I wanted to say something in response. I wanted to say that they ought to look inside their very souls and be ashamed. But I didn't. I didn't say anything. I didn't want to get involved. I didn't agree with either side, but the retaliation, this ganging-up-on mentality was sickening. Most people may say that the anti-police sentiment was sickening.. but the backlash was what I couldn't stomach.
I look back now after seeing the Jamey story. Should I have said something? Now I know it's not exactly the same thing, and I know for a fact that all parties involved in this case were not minors. (If it had been a minor, I most definitely would have said something). But we don't know what this person is going through or why they're so angry. Could these awful things make a suicidal person follow through with it? I don't know. Possibly. I'm not saying this person was anywhere near suicidal, but we don't know that for sure. Did anyone actually think Jamey was going to kill himself? Even after his warnings and cries for help? Probably not. Should I have said something? I think so. Will I say something in the future? I hope so.

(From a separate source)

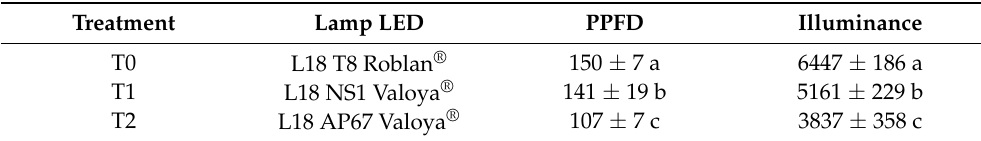
Table 1. Photosynthetic photon flux density (PPFD, μmol m −2 s −1 ) and illuminance (lux) of light emitting diode (LED) treatments.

Thoughtful post. I think that bullying is a really complicated problem and I'm not sure whether making it a federal crime will help, maybe but I think the point of having serious consequences for behavior is helpful whatever that may mean. Also, there is this problem with the bystander model which is essentially if you are not the only person witnessing something it actually creates a barrier for you to step in. You assume that someone else will step in since you aren't the only person witnessing a behavior. Actually, if you were the sole witness you are much more likely to engage. So we are currently using this problem to teach people how to step in right now there are programs for specific issues like: sexual assault. We frame it in a way that doesn't sound that dramatic but that's the essential idea. So perhaps in k-12 helping kids step up when someone is in distress as well as addressing the actor or bully. The problem is being a bully in many ways is rewarded so that's another layer. I deal with adult bullies all the time who are teaching their children the lesson that bullying for what you want is the correct way. Anyways, as you can see I think you have good perspective. It's so complicated I'm not sure the best solution.

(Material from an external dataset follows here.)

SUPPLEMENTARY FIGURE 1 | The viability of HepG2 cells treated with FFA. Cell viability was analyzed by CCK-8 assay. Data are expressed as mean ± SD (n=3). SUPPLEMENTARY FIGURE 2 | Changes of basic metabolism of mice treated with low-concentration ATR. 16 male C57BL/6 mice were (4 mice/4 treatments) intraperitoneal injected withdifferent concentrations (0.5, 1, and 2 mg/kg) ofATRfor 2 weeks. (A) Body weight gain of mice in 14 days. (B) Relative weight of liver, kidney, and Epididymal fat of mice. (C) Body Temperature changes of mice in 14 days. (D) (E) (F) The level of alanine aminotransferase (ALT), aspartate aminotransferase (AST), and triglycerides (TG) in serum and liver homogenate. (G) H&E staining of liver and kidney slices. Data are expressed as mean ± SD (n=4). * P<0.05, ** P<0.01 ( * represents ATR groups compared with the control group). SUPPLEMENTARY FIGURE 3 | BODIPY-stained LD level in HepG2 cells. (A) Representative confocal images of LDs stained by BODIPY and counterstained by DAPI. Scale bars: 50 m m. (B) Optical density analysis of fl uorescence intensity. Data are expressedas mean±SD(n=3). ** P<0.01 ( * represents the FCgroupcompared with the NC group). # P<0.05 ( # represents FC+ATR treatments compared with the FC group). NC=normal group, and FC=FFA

ReplyDeleteGreat post! Bullying is so hard to "treat" as a teacher I address it every day and talk about how it is important to be nice. It is a hard thing and much like the current state of education - it is a symptom of a larger problem. Society as a whole and the American corporate and political empires are successful because they bully the "little guy". I often say that it is hard to fight against bullying when it is the history of American foreign and domestic politics.
ReplyDeleteHere's the other thought I have on this. One of the professors researches teens and she always says, teens are a reflection on their adults. Essentially, adults push their values onto their kids and these kids just magnify these behaviors. I have to agree when it comes to bullying. Not that every parent of a bully is a bully but for sure adults at large have a lot of explaining to do. Look at the current political discussion in this country - talk about bullying!